Here we go again around the carousel
There does appear to be a dispiriting circularity to the fortunes of FCA’s Italian brands of late. So much so in fact, that it’s often difficult to keep up with the merry-go-round’s centrifugal impulse.
Maserati: Sales up, sales down. Now it appears to be Alfa Romeo’s turn on the pinwheel. According to an opinion piece published on Automotive News Europe last week, Alfa’s European six-month sales to June have slumped 42% by comparison with the same period last year.
Piling ignominy upon misfortune was the much-quoted revelation that the Biscione has been outsold by the domestic market-only, seemingly impossible to kill white hen, Lancia delivering 34,693 revenant Ypsilons over the same timescale to Alfa Romeo’s 29,059. Furthermore, Alfa was surpassed during the first half of 2019 by Tesla, Jaguar and Porsche, while serially underperforming Lexus is currently nipping at the Milanese brand’s heels.
Having shipped over 120,000 vehicles globally last year on the back of robust demand in the US and China, North American sales have dropped 26% during the first half of the year and like everyone else, FCA’s Chinese market fortunes are in reverse. Worse still is last month’s European sales figures, with Alfa Romeo’s deliveries dropping 56% in Italy, 66% in France and 70% in Spain. What on earth is happening?
What we know is that Alfa Romeo’s core models in Europe are either very long in the tooth (Giulietta) or have already met their date with the eternal (MiTo). The Giulia on the other hand; arguably the most superficially attractive car in its sector is a fine car according to most assessments, while even if its appearance is not an entirely unqualified success, the Stelvio crossover is at least equally competent, yet neither is performing anywhere close to market projections.
Some might point out Alfa Romeo’s longstanding reputation for mechanical and electronic frailty, but the current models don’t appear to be significantly worse in that area than many. Then there is pricing, with many of the view that the fabled Italian marque has not quite earned the right to charge premium prices for its wares – a matter of debate perhaps.
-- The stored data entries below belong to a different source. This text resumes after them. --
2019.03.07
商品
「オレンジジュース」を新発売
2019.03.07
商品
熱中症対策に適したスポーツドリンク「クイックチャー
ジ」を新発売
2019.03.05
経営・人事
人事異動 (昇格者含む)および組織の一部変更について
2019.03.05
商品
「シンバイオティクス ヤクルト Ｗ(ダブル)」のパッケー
However, an area of the ownership experience FCA seem either incapable or unwilling to address is that of their dealers. Firstly, try finding one. But of even more significance is the dealership ambience itself, which does seem, despite Alfa’s upmarket pretensions, to be anything but.
Add in a level of service which is consistently criticised, so even if the product was class-leading, the customer experience leaves something to be desired. Because what the numbers tend to underline is that while customers might be tempted to give the Scudetto a punt, they are perhaps less minded to repeat the experience.
There is speculation now, which has been echoed by ANE’s commentator, that within FCA’s new regime under Mike Manley, Alfa Romeo has ceased to be a priority, and with no new product in the pipeline, reputedly until 2021, Alfa’s decline seems unlikely to be arrested anytime soon by the injection of new product. Clearly, Alfa needs the promised Tonale CUV now, not in two year’s time, when it will definitely be too late.
Mr. Manley’s priority appears to lie with mergers and acquisitions so once again the Biscione’s fortunes appear to be in a holding pattern, pending better fortunes. Meanwhile, the situation is not aided by the revolving door of chief executives who arrive, before just as swiftly departing again – the most recent being Tim Kuniskis, who barely warmed his seat before being whisked back to the land of the free. Continuity and consistency, never particular bywords at Arese, certainly wouldn’t hurt, but frankly the only area of consistency one can discern is FCA management’s inconsistency.
Where all of this is going is hard to predict, but it doesn’t require a genius to establish that it doesn’t at all bode well. And while some of us suggested at the time that it would be an upward struggle to re-establish Alfa Romeo in the wake of its enforced hiatus, few could have predicted just how difficult it would prove to be.
Yet here we are once more contemplating another period of suspended animation, pending the next revival phase. How much longer can the agony be prolonged? Has Alfa’s last chance already been squandered or is there a way back from here?